In many ways, it’s not an issue of choice: declining numbers of priests mean that clergy simply cannot be present in the way they were in the past. Parishes that once had three priests, are now reduced to one. When a current generation of Irish priests retire in coming years there will simply be no priests to replace them. Parishes without a resident priest will become the norm since there is no sign that the vocations crisis is abating – despite some sincere attempts to actually promote vocations to the priesthood.

One reaction in Ireland to the declining number of priests has been grouping or ‘clustering’ parishes in to ‘pastoral areas’ where maybe five priests have responsibility across seven parishes. In Dublin, it’s now common to have ‘co-parish priests’ covering a number of parishes.

Pilot project

In Germany, Cardinal Reinhard Marx, the Archbishop of Munich, is very hostile to the idea of clustering. He recently announced plans to allow lay people to lead parishes where there is no priest.

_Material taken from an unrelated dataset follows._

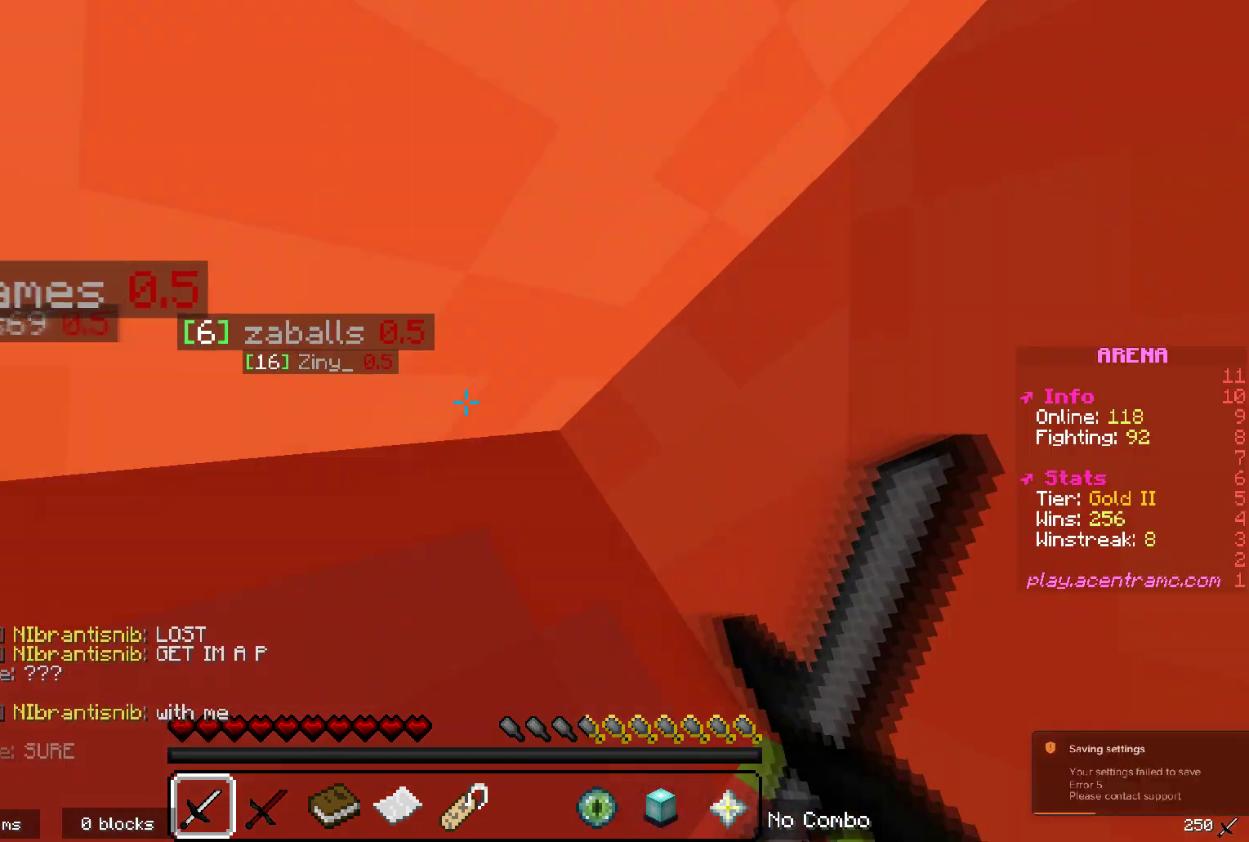
Gameplay with keyboard and mouse; each line is a JSON object with the keys and mouse buttons held at the frame after it. "events" lists presses ("down") and releases ("up") of "a", "d", "s", "w", "mouse_left" and "mouse_right" between this image and that frame as [ms after this image, input, new state], when the widget could be followed in between. "mouse_left", "mouse_right" = the "left", "right" buttons of the "mouse" list. No other keys are recorded. Fast repeated clicks can show as one long hold. Mouse movement is not recorded.
{"keys": ["w"], "mouse": [], "events": [[283, "w", "down"]]}
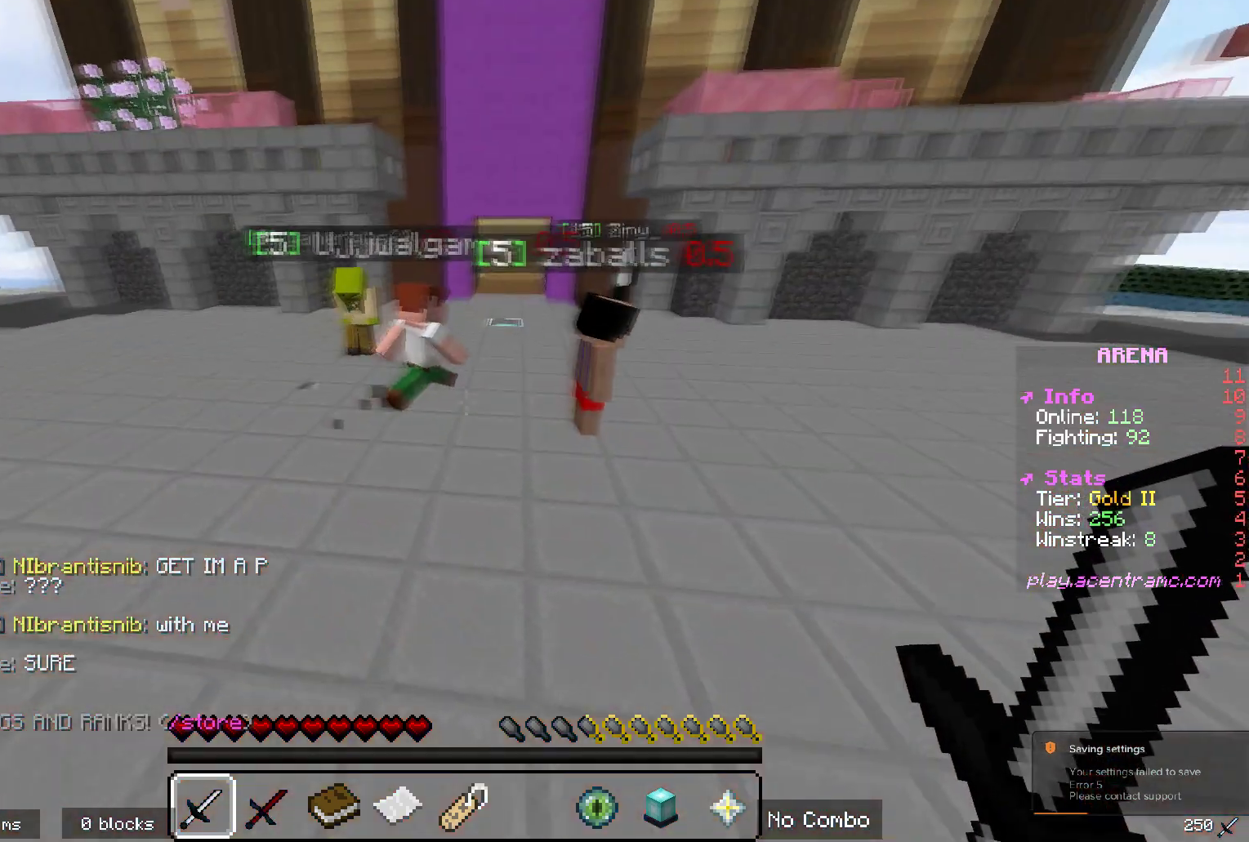
{"keys": [], "mouse": [], "events": [[200, "mouse_right", "down"], [367, "mouse_right", "up"], [417, "w", "up"]]}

He recently told Munich’s diocesan pastoral council that it was important to preserve individual parishes as a way of guaranteeing the Church’s presence locally. He reiterated his belief that creating ever-greater parish entities by clustering parishes was not the way forward.

Cardinal Marx said his own pilot project was a reaction to the priest shortage, “but also to the fact that not all priests are in a position to lead parishes”.

What the German prelate says matters, because he is an advisor and confidant of Pope Francis. What the cardinal is saying publicly, he is likely discussing with the Pope in private.

Referring to the need to prioritise parishes, the cardinal said that “the local Church is most significant”.

“We would waste a great many opportunities if we were to withdraw from our territorial roots. It is a case of remaining visible locally,” he said.

One gets a sense of the scale of the challenge facing Munich in reflecting on the fact that only one candidate for the priesthood had come forward in the archdiocese this year. That’s to serve a diocese with some 1,759,896 registered Catholics.

Cardinal Marx said his experiment in Munich would involve volunteers as well as paid administrators (the Church in Germany is extremely wealthy). Paid pastoral workers are not a common thing in the Church in Ireland.

Dublin diocese has pioneered a programme appointing pastoral workers to parishes. Dublin priests tell me it has been a mixed blessing: where it works well, it works very well. Where there are problems, the problems are often huge. Some pastoral workers see their job primarily as answering phones and attending to administration rather than evangelisation.

Some priests, often lacking the experience of managing people, express frustration that the programme doesn’t work as well as it might in some parishes.

The future of the Church in Ireland will be very different, the absence of priests in communities will be more acutely felt in coming years. A new type of Church – more lay-led – will have to emerge. It would be heartening to think that we could understand this as baptised people responding to their call to be co-responsible for the Church, rather than filling gaps.